We therefore find that defendant failed to meet this burden of making an affirmative showing of an infringement of his rights or a procedural irregularity in the taking of the predicate plea. As such, the burden would not have returned to the State. Nevertheless, we could find that the State did produce a "perfect Boykin transcript, which reflected a voluntary, informed, and articulated waiver of the Boykin rights. The colloquy reflects that defendant was advised by the judge of his Boykin rights and that he was waiving these rights by pleading guilty. Further, the group agreed that pleading guilty was a knowing, intelligent, free and voluntary act on their part and acknowledged that no promises or threats were made to encourage the guilty pleas.
The trial court stated that it determined that the transcript was insufficient because there was no affirmative statement made by defendant that he understood the rights being waived.
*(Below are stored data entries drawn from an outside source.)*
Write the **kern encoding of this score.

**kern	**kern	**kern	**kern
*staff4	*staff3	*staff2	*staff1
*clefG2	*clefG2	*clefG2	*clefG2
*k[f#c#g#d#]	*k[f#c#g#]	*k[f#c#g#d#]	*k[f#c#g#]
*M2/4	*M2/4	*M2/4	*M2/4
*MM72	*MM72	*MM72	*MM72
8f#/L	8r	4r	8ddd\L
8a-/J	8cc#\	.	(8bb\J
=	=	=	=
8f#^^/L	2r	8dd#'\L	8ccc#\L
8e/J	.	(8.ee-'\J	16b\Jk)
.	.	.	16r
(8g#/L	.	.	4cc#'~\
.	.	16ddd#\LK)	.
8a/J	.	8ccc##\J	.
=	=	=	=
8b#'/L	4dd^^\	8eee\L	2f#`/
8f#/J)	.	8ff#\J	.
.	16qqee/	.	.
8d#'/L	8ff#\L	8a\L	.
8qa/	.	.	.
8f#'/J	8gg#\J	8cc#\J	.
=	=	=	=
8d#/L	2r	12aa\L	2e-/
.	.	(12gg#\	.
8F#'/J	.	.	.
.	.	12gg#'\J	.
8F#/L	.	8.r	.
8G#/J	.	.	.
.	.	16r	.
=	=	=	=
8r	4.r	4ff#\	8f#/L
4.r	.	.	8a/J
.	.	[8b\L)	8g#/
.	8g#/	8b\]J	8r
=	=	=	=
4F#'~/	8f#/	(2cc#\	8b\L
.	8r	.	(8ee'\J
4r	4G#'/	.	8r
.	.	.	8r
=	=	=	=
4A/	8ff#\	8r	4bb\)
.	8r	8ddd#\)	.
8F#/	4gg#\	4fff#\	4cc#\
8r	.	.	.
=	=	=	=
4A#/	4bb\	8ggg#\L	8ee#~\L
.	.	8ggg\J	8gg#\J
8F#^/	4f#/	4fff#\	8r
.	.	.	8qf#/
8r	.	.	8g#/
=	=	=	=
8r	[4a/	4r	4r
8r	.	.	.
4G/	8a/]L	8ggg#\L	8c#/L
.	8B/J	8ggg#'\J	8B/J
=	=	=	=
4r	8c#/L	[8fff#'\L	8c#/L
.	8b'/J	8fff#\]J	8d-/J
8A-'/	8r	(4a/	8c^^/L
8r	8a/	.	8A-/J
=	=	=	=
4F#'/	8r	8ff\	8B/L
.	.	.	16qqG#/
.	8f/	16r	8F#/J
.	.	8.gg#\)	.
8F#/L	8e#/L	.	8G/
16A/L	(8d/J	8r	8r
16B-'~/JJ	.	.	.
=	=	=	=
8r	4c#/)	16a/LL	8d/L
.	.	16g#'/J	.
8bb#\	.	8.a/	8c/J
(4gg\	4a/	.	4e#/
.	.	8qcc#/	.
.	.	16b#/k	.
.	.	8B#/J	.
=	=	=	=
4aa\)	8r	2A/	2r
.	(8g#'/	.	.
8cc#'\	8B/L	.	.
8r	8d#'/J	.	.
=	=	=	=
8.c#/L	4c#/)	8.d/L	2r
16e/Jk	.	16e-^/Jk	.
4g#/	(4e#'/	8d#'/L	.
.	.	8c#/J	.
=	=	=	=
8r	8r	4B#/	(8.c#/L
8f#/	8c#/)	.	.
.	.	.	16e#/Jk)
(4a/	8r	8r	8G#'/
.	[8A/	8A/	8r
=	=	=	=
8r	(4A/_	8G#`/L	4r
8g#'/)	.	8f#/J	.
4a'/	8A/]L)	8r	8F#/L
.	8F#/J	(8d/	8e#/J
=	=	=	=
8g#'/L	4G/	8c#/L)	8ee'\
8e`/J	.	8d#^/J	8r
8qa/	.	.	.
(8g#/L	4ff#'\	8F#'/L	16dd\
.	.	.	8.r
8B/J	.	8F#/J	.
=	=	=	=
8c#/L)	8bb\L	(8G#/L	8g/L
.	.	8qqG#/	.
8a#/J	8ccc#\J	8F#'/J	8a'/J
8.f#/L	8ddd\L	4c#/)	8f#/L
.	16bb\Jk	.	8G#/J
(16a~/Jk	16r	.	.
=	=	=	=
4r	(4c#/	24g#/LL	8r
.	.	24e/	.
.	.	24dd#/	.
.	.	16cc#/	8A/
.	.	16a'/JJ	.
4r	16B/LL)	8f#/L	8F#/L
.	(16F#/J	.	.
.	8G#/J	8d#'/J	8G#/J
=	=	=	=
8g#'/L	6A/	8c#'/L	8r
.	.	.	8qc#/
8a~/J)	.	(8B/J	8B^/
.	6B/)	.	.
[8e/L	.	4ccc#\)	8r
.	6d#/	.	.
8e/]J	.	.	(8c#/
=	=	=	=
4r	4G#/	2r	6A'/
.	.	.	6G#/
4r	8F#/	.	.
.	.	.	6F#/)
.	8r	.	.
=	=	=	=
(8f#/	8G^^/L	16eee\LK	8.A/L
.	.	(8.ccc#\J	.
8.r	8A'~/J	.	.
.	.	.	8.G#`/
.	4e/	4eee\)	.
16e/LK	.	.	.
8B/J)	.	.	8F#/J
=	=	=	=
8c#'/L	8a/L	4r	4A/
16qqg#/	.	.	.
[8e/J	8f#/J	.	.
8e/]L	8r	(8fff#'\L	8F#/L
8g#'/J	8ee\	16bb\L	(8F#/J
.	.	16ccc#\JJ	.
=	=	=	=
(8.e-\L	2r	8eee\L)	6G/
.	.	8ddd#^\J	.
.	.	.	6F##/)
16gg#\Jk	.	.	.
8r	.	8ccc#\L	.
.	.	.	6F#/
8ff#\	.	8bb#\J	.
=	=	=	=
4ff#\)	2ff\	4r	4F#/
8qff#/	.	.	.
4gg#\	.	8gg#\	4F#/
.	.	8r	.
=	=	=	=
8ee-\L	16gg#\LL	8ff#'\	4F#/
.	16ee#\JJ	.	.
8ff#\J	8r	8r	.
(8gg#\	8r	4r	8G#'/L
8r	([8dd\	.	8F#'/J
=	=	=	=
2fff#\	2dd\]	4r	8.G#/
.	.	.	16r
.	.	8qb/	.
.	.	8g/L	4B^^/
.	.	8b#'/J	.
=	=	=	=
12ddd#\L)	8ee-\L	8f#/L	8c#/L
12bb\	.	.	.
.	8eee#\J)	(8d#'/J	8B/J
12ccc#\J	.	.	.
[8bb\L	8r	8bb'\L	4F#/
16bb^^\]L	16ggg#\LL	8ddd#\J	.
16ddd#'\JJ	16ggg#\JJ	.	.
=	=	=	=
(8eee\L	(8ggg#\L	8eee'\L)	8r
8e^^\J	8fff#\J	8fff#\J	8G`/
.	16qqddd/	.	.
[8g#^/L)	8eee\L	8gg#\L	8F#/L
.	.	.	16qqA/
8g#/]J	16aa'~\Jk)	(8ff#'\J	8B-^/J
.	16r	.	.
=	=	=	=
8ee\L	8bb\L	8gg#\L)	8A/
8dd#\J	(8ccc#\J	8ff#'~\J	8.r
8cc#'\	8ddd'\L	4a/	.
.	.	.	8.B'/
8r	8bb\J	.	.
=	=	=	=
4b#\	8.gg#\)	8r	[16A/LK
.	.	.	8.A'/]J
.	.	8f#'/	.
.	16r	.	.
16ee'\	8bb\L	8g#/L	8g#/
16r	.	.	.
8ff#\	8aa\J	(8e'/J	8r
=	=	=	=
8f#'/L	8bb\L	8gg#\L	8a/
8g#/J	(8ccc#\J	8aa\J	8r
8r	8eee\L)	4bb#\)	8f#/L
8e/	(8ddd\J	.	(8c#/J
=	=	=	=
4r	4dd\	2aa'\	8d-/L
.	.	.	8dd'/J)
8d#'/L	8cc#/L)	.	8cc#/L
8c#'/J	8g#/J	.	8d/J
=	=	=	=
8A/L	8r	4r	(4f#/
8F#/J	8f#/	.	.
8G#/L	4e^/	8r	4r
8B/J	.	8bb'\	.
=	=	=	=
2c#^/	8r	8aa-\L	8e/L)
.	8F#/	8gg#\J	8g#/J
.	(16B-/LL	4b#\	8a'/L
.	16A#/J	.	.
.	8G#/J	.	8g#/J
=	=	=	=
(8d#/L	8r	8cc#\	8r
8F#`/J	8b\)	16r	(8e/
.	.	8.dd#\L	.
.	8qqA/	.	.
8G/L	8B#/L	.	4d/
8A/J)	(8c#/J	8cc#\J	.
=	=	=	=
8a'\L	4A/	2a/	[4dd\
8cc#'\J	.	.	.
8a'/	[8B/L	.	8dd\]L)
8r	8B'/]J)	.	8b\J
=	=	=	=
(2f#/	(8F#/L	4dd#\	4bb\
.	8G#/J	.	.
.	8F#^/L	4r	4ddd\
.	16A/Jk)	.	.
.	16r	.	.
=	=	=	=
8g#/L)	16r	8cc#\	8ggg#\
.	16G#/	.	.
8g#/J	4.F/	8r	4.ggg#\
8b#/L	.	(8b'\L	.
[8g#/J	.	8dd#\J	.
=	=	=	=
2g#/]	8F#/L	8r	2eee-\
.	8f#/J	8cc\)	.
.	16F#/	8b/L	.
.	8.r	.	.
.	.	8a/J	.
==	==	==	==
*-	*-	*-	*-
However, there is no inflexible, magic word formula for establishing the voluntariness of the plea, and that the court should have considered the waiver of rights form in addition to the transcript if the judge believed the transcript to be "imperfect." He then should have weighed the evidence to determine whether the defendant's Boykin rights were prejudiced as explained in Balsano, supra.
We find that the first predicate conviction is not constitutionally infirm and may be used for enhancement purposes, and therefore the trial court erred in granting defendant's motion to quash.
For the above discussed reasons, the decision of the trial court granting the motion to quash is reversed and the matter is remanded for further proceedings.